Democracy Plaza: A Signature Practice of Civic Engagement
By Cecilia M. Orphan, National Manager, American Democracy Project
It started with a simple idea.
What if there was an open space on campus for anyone could “talk democracy?” What if this space was available for student groups, professors, staff and others to reserve and use as fodder for deep and sometimes difficult discussions about our society? And, what if faculty members could use this space to inspire students to get engaged and be informed? The faculty, staff, and students at Indiana University, Purdue University Indianapolis sought to make this idea a reality with Democracy Plaza.
Created by a group of students, faculty members and staff in the summer of 2004, the Democracy Plaza at IUPUI provides the campus community with an “an opportunity to express, speak, and hear diverging thoughts surrounding social, political, economic, and religious issues relevant to the campus, city, state, country, and world.” For the last six years, the Democracy Plaza has been available for the students, faculty members, and staff of IUPUI to voice their opinions about contentious issues such as gun rights, gay marriage, and abortion. The Democracy Plaza is a collection of chalk boards located centrally on campus. People are encouraged to contribute questions, answers, opinions and thoughts on these walls. As stated on its website, “the mission of DP is to support the development of well-informed and engaged students through critical thinking and civil discourse on political ideas and issues.”
We believe that the Democracy Plaza is a signature practice of civic engagement for the following reasons. It is non-hierarchical – anyone can engage in a conversation on these boards. It encourages the campus to engage in democratic discussions. And finally, it strives to raise student awareness of and engagement with important issues facing our society. Since its creation, the Democracy Plaza has received media attention for its success in bringing people to have an ongoing discussion, and has inspired other campuses to adopt the Democracy Plaza model.

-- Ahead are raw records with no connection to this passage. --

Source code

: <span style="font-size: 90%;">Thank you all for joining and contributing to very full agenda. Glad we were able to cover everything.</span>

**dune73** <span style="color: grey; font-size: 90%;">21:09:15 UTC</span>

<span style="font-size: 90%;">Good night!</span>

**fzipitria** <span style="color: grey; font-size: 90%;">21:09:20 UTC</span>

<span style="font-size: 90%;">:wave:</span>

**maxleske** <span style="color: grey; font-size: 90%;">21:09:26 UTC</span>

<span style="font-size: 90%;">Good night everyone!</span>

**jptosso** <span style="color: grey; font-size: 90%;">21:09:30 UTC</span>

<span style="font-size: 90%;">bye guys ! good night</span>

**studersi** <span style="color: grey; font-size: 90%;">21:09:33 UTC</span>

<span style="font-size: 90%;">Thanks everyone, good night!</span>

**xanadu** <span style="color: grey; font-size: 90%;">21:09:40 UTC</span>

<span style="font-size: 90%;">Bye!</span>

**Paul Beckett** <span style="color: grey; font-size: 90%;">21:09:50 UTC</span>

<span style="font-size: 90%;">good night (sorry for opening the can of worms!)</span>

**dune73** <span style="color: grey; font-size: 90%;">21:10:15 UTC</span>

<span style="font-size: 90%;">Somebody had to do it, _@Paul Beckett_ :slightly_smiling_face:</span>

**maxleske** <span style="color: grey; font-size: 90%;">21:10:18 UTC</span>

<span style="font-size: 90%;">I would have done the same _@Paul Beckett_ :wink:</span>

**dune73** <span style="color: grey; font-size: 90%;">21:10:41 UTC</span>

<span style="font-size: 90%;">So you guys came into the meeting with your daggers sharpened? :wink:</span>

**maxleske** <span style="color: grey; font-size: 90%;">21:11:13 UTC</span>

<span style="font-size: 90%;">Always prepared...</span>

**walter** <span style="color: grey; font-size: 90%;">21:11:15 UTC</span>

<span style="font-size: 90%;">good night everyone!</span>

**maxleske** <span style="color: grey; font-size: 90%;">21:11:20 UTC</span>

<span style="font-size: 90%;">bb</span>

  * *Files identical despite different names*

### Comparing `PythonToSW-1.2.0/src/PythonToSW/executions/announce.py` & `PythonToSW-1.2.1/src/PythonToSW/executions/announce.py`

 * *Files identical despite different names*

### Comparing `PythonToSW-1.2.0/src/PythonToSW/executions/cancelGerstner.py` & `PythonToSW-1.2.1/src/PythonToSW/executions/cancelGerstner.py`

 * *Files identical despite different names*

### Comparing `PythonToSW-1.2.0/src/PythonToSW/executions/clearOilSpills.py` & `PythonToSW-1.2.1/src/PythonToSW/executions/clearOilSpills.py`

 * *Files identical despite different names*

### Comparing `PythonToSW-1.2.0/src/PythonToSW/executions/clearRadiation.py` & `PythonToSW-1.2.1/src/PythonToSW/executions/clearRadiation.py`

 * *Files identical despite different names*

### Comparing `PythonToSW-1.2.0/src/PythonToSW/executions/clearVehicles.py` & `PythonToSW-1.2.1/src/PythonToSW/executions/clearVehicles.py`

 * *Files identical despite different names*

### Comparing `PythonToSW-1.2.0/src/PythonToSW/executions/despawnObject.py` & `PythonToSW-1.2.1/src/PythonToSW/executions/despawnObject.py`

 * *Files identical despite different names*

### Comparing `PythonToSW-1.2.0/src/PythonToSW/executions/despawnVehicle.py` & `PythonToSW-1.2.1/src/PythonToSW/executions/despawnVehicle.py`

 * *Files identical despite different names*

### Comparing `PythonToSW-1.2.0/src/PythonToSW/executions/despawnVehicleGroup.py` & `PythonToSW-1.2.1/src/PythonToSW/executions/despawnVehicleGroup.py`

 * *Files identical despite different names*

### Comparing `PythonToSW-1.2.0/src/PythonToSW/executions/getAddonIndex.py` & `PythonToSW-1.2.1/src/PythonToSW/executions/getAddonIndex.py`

At the American Democracy Project (ADP) National Meeting in Providence, RI, we invited the facilitators of the Democracy Plaza at IUPUI to collaborate with us on creating a Democracy Plaza for the meeting. We provided large boards and markers for people to use to discuss the Obama administration, the oil spill in the Gulf of Mexico, the contentious labor dispute at the hotel, among other issues.
The results were stunning.
Conference attendees contributed their thoughts and reactions to a series of questions we posed on the walls. The questions were created by the student leaders of the Democracy Plaza at IUPUI, and were thought provoking and at times controversial. During each break between workshop sessions, people milled around and engaged in spontaneous conversations with one another while contributing to the wall. In addition to the wonderful depth the Democracy Plaza brought to the normally unscheduled time at the conference, many of the conference attendees were inspired to create their own Democracy Plazas.
Fort Hays State University is experimenting with its own version of Democracy Plaza, named “Tiger Talkback.” Each Monday, a new question is posted on the board and the campus community has until Thursday to contribute their reactions to the question. Tiger Talkback also has an online dimension called “Wiffiti,” which allows commuter students to take part in the discussion.
The Democracy Plaza is Contagious
Other ADP schools are adopting the Democracy Plaza model as well. Northeastern State University, Middle Tennessee State University, and Indiana University South Bend included Democracy Plazas in their Constitution Day programming.
A Virtual Space for Democracy
As part of our eCitizenship initiative, IUPUI is now developing an eDemocracy Plaza that will be online. It will be a virtual companion to the physical Democracy Plaza. The University of Wisconsin-Stout also plans to experiment with a virtual Democracy Plaza.